Praying for peace amid Israel-Hamas war and war in Ukraine

Next weekend, Pope Francis will welcome tens of 1000’s of young people, including refugees of war, to the Vatican for the church’s first World Children’s Day. Francis shared a message for all warring countries: stop. 

“Stop the war. You must discover a way of negotiating for peace. Strive for peace,” he said. “A negotiated peace is at all times higher than an countless war.”

Pope Francis has called for a cease-fire between Israel and Hamas in a lot of his sermons. 

“What I can do is pray. I pray loads for peace. And also, to suggest, ‘Please, stop. Negotiate,'” Francis said.

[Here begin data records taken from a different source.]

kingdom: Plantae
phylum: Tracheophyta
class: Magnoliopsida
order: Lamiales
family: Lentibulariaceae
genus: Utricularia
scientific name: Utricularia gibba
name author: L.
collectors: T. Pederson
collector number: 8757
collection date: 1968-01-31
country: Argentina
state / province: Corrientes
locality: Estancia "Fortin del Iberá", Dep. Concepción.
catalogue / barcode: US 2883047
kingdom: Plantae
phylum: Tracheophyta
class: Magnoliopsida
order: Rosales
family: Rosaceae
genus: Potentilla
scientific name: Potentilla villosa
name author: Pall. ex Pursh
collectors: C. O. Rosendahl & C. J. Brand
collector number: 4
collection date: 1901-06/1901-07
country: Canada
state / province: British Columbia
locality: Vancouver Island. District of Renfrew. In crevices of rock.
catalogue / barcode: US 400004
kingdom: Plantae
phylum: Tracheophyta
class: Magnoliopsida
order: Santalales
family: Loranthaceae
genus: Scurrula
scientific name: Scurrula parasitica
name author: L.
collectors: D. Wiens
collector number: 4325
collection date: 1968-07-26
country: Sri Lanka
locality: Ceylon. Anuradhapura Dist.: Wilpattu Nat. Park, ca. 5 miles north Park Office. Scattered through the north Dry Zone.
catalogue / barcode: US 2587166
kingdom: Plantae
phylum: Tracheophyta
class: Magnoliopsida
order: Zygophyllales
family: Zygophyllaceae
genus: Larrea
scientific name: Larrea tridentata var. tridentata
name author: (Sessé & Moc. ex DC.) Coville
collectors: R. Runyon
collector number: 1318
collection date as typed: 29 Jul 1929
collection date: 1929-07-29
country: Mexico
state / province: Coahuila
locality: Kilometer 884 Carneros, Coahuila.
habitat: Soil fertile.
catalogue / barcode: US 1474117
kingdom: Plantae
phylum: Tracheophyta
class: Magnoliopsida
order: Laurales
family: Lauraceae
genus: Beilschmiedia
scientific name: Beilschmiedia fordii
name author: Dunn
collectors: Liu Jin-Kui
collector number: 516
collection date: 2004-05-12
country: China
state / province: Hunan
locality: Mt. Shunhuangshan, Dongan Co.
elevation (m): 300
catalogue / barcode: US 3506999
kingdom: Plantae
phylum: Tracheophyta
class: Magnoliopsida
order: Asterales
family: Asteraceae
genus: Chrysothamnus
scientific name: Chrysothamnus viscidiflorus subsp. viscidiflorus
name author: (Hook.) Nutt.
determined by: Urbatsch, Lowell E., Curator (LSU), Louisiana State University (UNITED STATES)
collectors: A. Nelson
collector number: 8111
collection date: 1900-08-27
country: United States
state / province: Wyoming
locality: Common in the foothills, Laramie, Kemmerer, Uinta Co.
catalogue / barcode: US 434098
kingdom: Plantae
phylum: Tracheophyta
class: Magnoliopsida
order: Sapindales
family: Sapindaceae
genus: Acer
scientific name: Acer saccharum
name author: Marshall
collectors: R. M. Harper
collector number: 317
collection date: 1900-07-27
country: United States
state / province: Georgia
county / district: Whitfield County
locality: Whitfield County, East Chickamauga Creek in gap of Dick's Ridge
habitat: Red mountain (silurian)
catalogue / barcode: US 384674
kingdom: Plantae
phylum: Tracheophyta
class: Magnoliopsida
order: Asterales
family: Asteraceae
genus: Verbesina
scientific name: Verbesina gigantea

With a lot to wish for, he has no plans to retire. Francis said the concept has never even occurred to him. 

“Maybe if the day comes when my health can go no further, I could have to do it,” he said. “But it never occurred to me. Perhaps since the only infirmity I actually have is in my knee, and that’s getting a lot better.”

Francis told us, despite all its problems, he stays hopeful when he looks on the world and all of the people in it.

“You see tragedies, but you furthermore may see so many beautiful things. You see heroic moms, heroic men, men who’ve hopes and dreams, women who look to the longer term,” he said. “That gives me a variety of hope. People need to live. People forge ahead. And individuals are fundamentally good. We are all fundamentally good. Yes, there are some rogues and sinners, but the center itself is nice.”

Pope Francis sits down for a historic interview with CBS Evening News anchor and managing editor Norah O’Donnell in an hour-long special airing Monday, May 20 at 10 p.m. ET on CBS and streaming on Paramount+. In a wide-ranging conversation, Francis speaks about countries at war, his vision for the Catholic Church, his legacy, his hope for kids and more.